Sauteed Apple and Red Cabbage

For thousands of years, traditional eating patterns in many cultures have featured a plethora of ingredients that give people a variety of colorful food, nutrients, vitamins, minerals, phytochemicals, and antioxidants. The phrase “eat the rainbow” is a statement to encourage people to embrace and diversify their diet. Some vegetables yield the most nutrition when eaten raw; however, some vegetables, like carrots, apples, and cabbage, release nutrients with cooked. Cooked apples are a good source of vitamin C, cooked carrots vitamin A, and cooked red cabbage vitamin K, folate, potassium, and magnesium. Plus, all these plant foods are excellent sources of digestible fiber. With that being said, the “red cabbage” in this dish will give it a beautiful purple color. The color comes from the flavonoid anthocyanin, which has shown to be beneficial for the cardiovascular system and helps lower blood pressure. It will provide a layer of flavor and color to any plate you serve your family or guests. Good and good for you, I say!

 

It is a great side dish for any meat entree: pork tenderloin, German sausages, roasted chicken, or wild game meat like quail, duck, or goose if you are lucky enough to access these.

 

 

Sautéed Apples and Red Cabbage

 

Ingredients

4 medium tart apples (about 2 cups when cut up)

1 medium red cabbage (about 8 cups when cut up)

1 large carrot shredded

1 large shallot or other onion finely diced

1/3 cup butter plus a splash of olive oil or spoon full of bacon grease

1 tsp. sea salt

1/2 tsp. nutmeg

1/4 tsp. cinnamon

1/4 tsp. paprika

1/4 cup apple cider vinegar

2 tbsp. sugar

2-3 shakes of red pepper (more if you like spicy flavors)
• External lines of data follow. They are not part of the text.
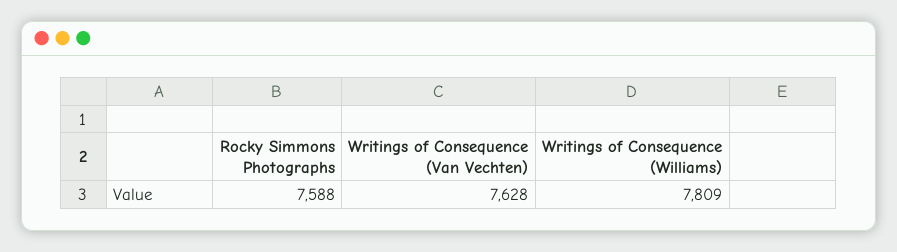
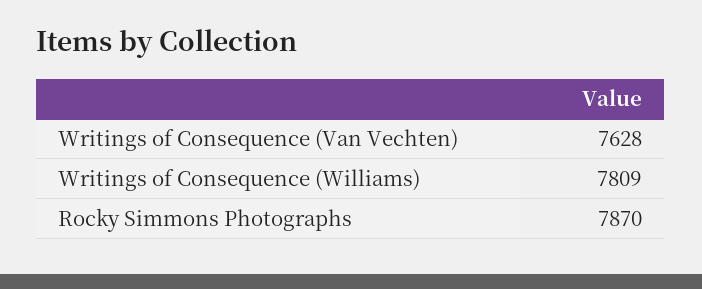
  {
-   "Rocky Simmons Photographs": 7588,
+   "Rocky Simmons Photographs": 7870,
    "Writings of Consequence (Van Vechten)": 7628,
    "Writings of Consequence (Williams)": 7809
  }

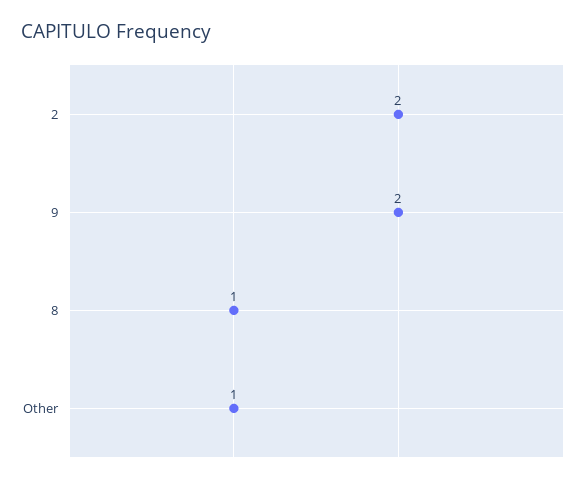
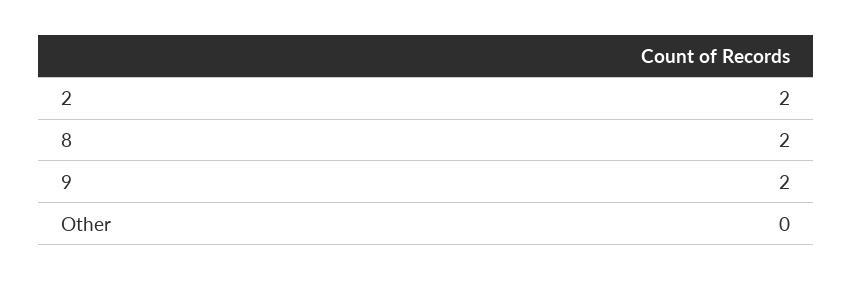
  {
    "2": 2,
    "9": 2,
-   "8": 1,
+   "8": 2,
-   "Other": 1
+   "Other": 0
  }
1/4 cup chopped pecans or walnuts

 

 

Instructions

1.      Peel and cube apples into roughly half-inch cube squares

2.      Cut cabbage in half, cut out the core, then cut into half-inch ribbons.

3.      Peel off the outer layer of shallot (or onion), then finely dice

All of this will cook down nicely into edible bites.

4.      In a stock pot melt butter and add bacon grease or olive oil

5.      Layer the veggies: cabbage, apples, and shallots in the stock pot and mix around to coat the veggies with the butter

6.      Turn burner to low (3 out of 10) and cover stock pot for 20 minutes, but frequently stir every 5 - 10 minutes

7.      Sprinkle with salt and seasonings and thoroughly mix, flipping the bottom veggies to the top and getting the top veggies to the bottom.

8.      In a small bowl dissolve sugar in the vinegar, sprinkle in the red pepper, then add to the cabbage mixture and mix well.

9.      Cover with a lid and cook slowly, again, for another 20 minutes; stirring frequently

10.  Stir in the nuts or save just to add to the top of the dish as it is served.

11.  Let cool a bit before serving. The flavor with be enhanced if it is warm but not too hot.